There’s a possibility that AI is not good at modeling human preferences, but if that’s the case, it’ll be very apparent at lower levels because that will mean commands will have to be very specific to get results. Any model that can’t answer basic questions about it’s intended goals is not going to be given the (metaphorical) nuclear codes.
In fact, why wouldn’t you just test every AI by asking it to explain how it’s going to solve your problem before it actually solves it?
How do I die?
This article (by Eliezer Yudkowsky) explains why the suggestion in your 2nd paragraph won’t work: https://arbital.com/p/goodharts_curse/
I’m afraid I’ll butcher the argument in trying to summarize, but essentially it is because even slight misalignments will get blown up (i.e. it will pursue the areas where it is misaligned at the expense of everything else) at increasing optimization pressure. So you might have something aligned fairly well, and at the test optimization level, you can check that it is indeed aligned pretty well—but then when you turn up the pressure, it will find weaker points in the specification and optimize for that instead. And this problem recurs at the meta-level, so there’s not an obvious way to say “well obviously just don’t do that” in a way that would actually work.

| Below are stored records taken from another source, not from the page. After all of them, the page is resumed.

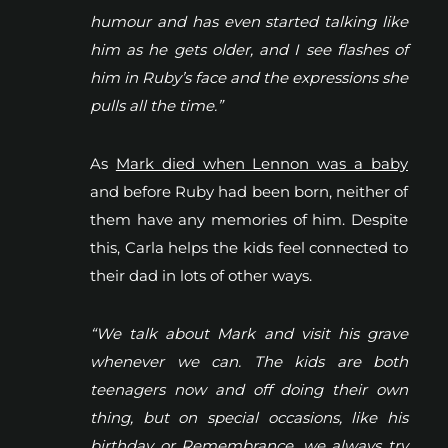
humour and has even started talking like
him as he gets older, and I see flashes of
him in Ruby’s face and the expressions she
pulls all the time.”
As
Mark died when Lennon was a baby
and before Ruby had been born, neither of
them have any memories of him. Despite
this, Carla helps the kids feel connected to
their dad in lots of other ways.
“We talk about Mark and visit his grave
whenever we can. The kids are both
teenagers now and off doing their own
thing, but on special occasions, like his
birthday or Remembrance, we always try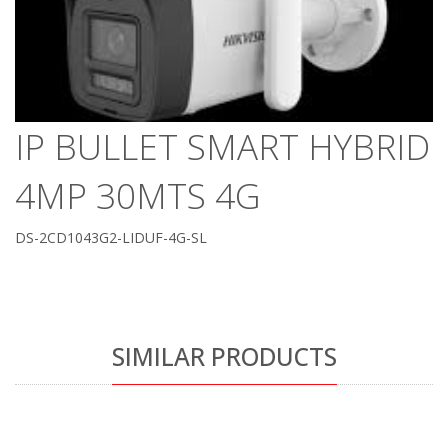
IP BULLET SMART HYBRID
4MP 30MTS 4G
DS-2CD1043G2-LIDUF-4G-SL
SIMILAR PRODUCTS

The problem with asking the AI how it will solve your problem is that if it is misaligned, it will just lie to you if that helps it complete its objective more effectively.
I think there may have been some miscommunication here, either I’m not understanding you or you’re not understanding me, so I’ll explain my second paragraph point in a different way in case it was my mistake.

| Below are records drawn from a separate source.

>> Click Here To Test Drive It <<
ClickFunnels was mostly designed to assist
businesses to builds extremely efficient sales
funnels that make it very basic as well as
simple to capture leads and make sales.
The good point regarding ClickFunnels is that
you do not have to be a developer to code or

My model is that at lower levels of AI, ‘misalignment’ will be measurable but not catastrophic. It would look like producing an advertising campaign that is funny but does not feature the product, or a tool that is very cheap but very useless. Any misunderstanding of human preferences will lead to failure, so either humans will improve their ability to understand and communicate with AI, or vice versa, but it will happen by necessity of getting AI to do anything.
That’s why you make its goal to communicate what it would do, not to actually do the thing. Which I guess is based on the assumptions that oracular AI can be created, and we have enough time to build the superintelligence, and then use the superintelligence to align itself.
On a side note, I enjoyed the article. My answer to the problem would be more testing, more training, and always using hypotheticals. I don’t see why you couldn’t ask an AI to predict what it would do if you gave it a particular goal system and let it out of the box.
Also, I don’t think it’s an argument against any one theory of AI, it seems like a general problem “AI can misunderstand humans and their reactions.” That problem can be mitigated, prevented, and backdoored, but it doesn’t seem like the problem or solutions differ among AI systems, no? If EY’s style of alignment wouldn’t have that problem, I might need it explained to me how that would be the case.
I think the question of you/Adele miscommunicating is mostly under-specification of what features you want your test-AGI to have.
If you throttle its ability to optimize for its goals, see EY and Adele’s arguments.
If you don’t throttle in this way, you run into goal-specification/constraint-specification issues, instrumental convergence concerns and everything that goes along with it.
I think most people here will strongly feel a (computationally) powerful AGI with any incentives is scary, and that any test-versions should require using at-most a much-less-powerful one.
Sorry if I’ve misunderstood you at all. If you specify the nature of/goals/constraints etc of your test-AI more specifically, maybe I or someone else can try to give you more specific failure-modes.